[WillieB]

I am still keeping it simple but, even when I am playing golf my mind wanders to find more areas in which the characteristics of the IU offer a potential explanation of a phenomenon for which no credible explanation previously existed. This time electrical resistance, conductivity, and superconductivity have come to the fore. I know that what follows is not perfect in its presentation. Let’s work together to improve it.
The conductivity of any conductor is measured by the capability of its constituent atoms and molecules to freely adjust the polarizations and orientations of the flows and spins of their increments so that the resistance to the movement of the passing electrons is minimized. Conversely resistance is measured by the inability the material to readjust the polarizations and orientations of its constituent atoms and molecules so that the freedom of movement of the passing electrons is impeded. The resistance to the movement of the electrons increases the rate of contacts between unlike increments of like spin which results in mutual annihilations and increases the presence of free pb’s which are not associated in the orbits of the increments.

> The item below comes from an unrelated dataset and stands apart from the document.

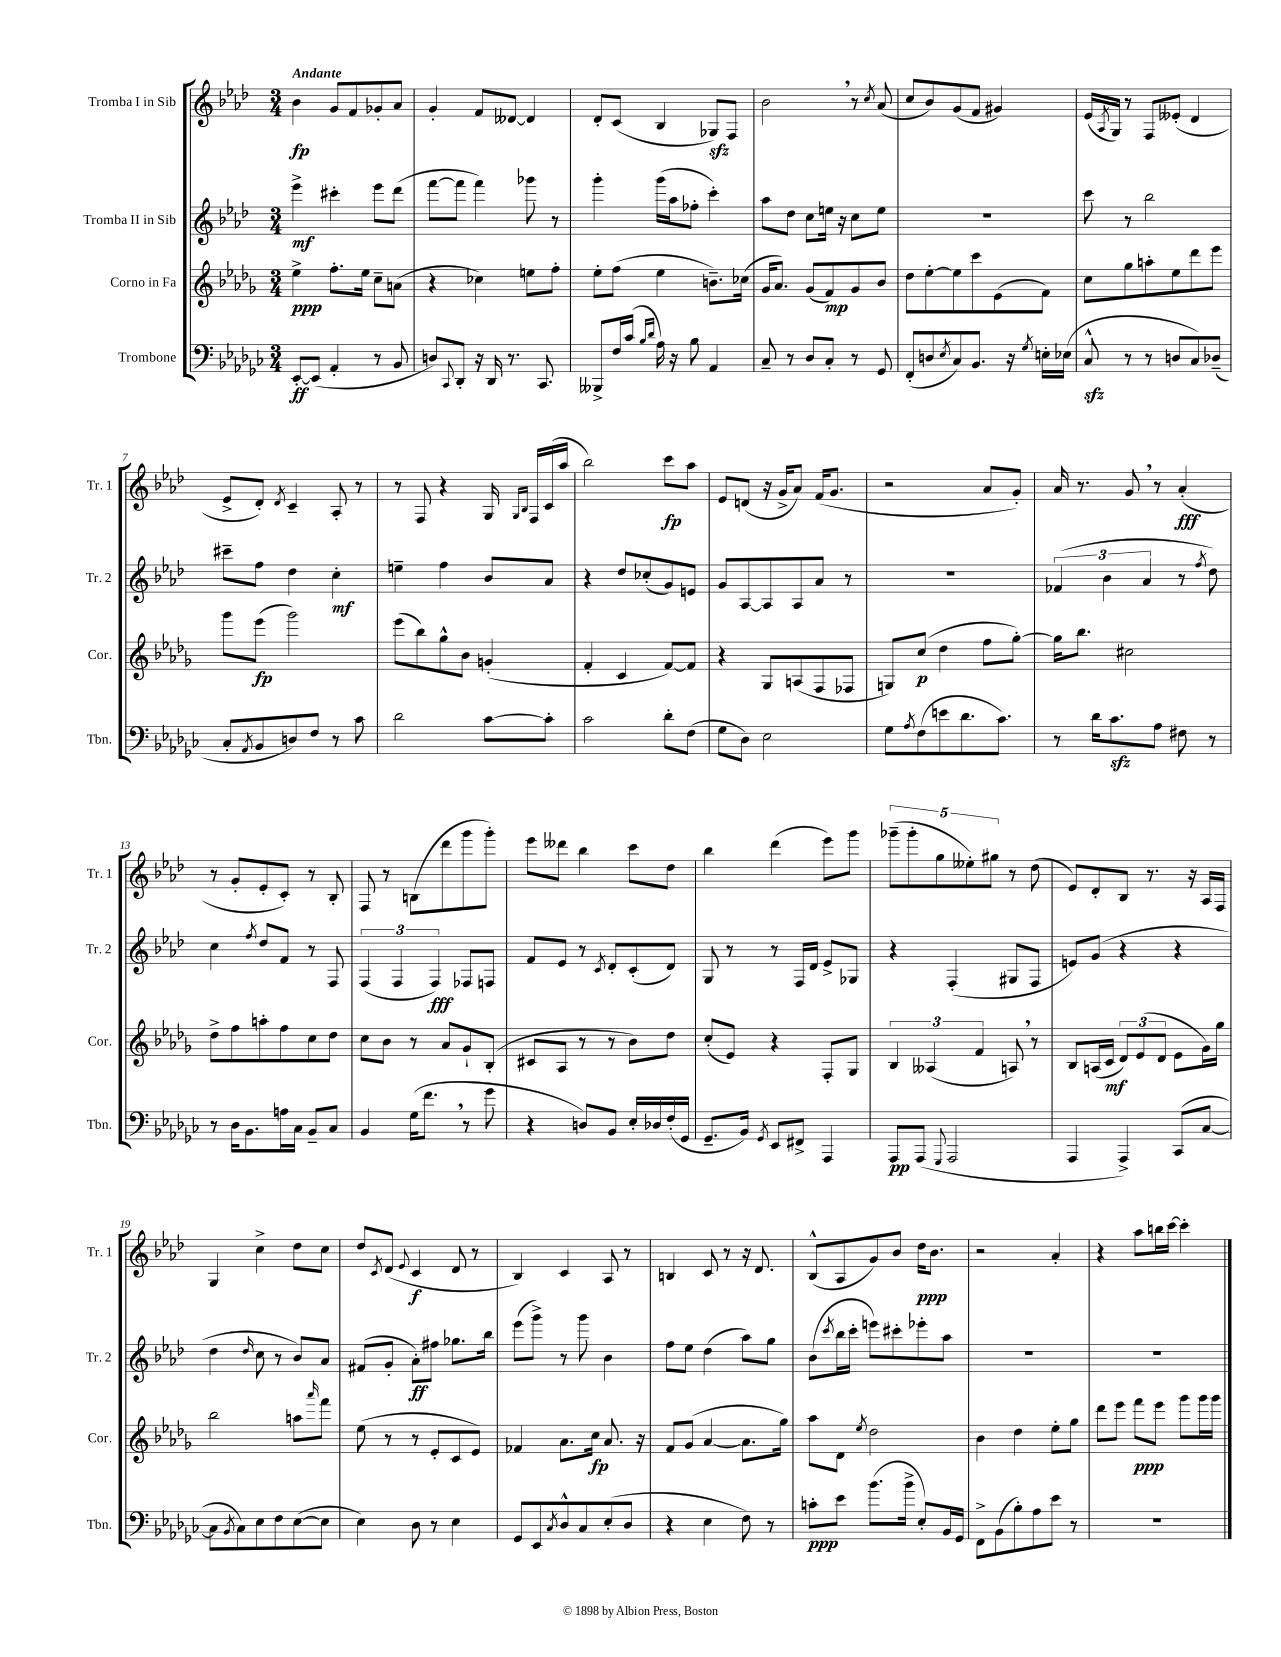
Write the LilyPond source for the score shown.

Part D, item 9 of the second edition of the paper deals with the nature of temperature and heat. It pointed out that temperature rises due to an increase in the presence of or density of free pb’s. The existence of an electrical current in a conductor will increase the rate of contacts between unlike increments of like spin and thus will increase the rate of their mutual annihilation and the density of the unassociated pb’s. These free pb’s will be “batted around” by any passing increments including those associated in bonds to form the electrons involved in the electrical current and will serve to further increase the resistance of the conductor.

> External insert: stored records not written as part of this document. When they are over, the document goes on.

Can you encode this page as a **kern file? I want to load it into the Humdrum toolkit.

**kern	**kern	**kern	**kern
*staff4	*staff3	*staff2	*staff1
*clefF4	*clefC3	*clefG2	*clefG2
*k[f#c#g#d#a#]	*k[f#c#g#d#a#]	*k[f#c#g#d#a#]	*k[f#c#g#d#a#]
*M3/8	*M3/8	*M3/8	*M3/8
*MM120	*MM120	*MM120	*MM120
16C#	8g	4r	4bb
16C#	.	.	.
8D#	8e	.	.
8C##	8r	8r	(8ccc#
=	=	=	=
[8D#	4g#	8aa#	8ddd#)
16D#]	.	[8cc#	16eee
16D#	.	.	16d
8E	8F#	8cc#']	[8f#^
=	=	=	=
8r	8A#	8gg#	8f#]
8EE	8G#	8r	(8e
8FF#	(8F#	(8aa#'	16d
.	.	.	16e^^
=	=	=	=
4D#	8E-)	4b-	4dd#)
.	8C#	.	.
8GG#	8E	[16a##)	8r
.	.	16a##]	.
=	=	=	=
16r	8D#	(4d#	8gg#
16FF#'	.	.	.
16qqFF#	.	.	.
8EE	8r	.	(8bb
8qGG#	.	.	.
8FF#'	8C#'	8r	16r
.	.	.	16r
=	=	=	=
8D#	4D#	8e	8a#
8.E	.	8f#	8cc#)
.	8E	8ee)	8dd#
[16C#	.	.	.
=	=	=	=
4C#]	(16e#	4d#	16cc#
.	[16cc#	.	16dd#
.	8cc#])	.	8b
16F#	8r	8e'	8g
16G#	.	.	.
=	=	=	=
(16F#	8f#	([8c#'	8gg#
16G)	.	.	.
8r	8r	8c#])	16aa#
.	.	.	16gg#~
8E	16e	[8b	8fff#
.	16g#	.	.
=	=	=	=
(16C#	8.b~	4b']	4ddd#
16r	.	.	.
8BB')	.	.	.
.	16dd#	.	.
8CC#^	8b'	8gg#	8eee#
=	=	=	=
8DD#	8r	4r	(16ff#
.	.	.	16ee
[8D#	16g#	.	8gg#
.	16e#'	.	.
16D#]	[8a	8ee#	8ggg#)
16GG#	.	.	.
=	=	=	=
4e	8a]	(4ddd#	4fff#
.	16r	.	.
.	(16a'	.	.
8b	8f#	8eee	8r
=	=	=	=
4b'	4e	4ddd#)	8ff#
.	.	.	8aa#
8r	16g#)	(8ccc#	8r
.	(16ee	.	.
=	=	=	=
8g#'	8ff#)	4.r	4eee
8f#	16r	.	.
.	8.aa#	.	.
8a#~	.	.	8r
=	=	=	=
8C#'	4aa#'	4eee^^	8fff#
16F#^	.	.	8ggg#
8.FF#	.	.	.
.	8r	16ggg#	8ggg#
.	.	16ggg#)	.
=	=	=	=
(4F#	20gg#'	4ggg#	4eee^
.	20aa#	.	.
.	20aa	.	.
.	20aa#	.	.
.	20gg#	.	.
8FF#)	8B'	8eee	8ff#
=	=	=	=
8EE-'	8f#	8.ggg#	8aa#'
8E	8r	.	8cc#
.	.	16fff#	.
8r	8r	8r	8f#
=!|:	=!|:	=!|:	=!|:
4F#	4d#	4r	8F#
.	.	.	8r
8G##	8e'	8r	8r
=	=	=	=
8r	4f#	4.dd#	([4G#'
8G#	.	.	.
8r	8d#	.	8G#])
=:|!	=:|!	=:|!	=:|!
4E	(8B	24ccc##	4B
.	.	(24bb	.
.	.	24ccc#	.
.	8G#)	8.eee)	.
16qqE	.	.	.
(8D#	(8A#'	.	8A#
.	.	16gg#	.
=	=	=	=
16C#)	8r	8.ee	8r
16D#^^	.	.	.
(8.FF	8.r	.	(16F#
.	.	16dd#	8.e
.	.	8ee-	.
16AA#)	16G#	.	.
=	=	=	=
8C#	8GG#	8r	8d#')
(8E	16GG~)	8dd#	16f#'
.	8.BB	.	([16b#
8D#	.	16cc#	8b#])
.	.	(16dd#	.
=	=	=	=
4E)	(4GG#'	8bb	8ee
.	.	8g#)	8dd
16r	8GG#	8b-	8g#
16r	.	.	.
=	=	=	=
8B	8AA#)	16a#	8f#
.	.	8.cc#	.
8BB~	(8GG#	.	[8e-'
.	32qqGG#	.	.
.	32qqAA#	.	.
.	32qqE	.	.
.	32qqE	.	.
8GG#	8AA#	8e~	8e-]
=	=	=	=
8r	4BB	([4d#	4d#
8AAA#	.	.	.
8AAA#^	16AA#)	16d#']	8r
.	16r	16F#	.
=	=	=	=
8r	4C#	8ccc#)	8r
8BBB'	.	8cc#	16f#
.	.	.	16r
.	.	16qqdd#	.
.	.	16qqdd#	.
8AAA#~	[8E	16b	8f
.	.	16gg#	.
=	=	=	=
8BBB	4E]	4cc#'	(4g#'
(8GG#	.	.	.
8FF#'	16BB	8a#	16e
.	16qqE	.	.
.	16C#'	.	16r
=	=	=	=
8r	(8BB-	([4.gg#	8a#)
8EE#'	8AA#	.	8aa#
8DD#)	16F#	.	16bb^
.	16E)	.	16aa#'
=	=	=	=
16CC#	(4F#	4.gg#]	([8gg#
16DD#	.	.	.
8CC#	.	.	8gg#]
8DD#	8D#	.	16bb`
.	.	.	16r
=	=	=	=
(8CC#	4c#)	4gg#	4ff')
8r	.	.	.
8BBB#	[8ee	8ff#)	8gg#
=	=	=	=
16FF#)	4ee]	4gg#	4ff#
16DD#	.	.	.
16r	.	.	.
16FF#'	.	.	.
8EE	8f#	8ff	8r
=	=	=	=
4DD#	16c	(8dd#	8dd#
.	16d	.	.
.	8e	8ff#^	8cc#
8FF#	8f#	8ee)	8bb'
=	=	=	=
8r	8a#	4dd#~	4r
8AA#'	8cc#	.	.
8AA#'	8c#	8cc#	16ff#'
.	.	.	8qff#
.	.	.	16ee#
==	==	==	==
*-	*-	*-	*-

What happens to the orbits of the increments as a result of their contacts with the free pb’s? It is posited that the radii of the orbits, and hence the volume of the increment, actually increases. Hence as the density of the free pb’s increases the number and duration of contacts between increments also increases. Conversely, as temperature drops the number and duration of contacts between increments decreases. (And, perhaps the velocity of the increments’ orbits decreases. After all, we know that a photon of light can actually be brought to a stationary state at absolute zero.) These conditions hold true for both the increments of the electrons forming the current as well as the increments composing the electrons and hadrons of the material of the conductor. At some point the temperature will reach a point which allows a reduction of the volume of the increments and in contacts between increments to the extent which permits a perfect polarization of the conductor’s increments as well as those composing the electrons of the current. This condition eliminates contacts between unlike increments of like spin and eliminates the presence of free pb’s.
A current in a superconductor is known to repel an “invading” magnetic field. The perfect polarization present in the conductor rejects any polarizations externally imposed and thus the effect of the magnetic field is nullified.
Any thoughts? Any suggestions?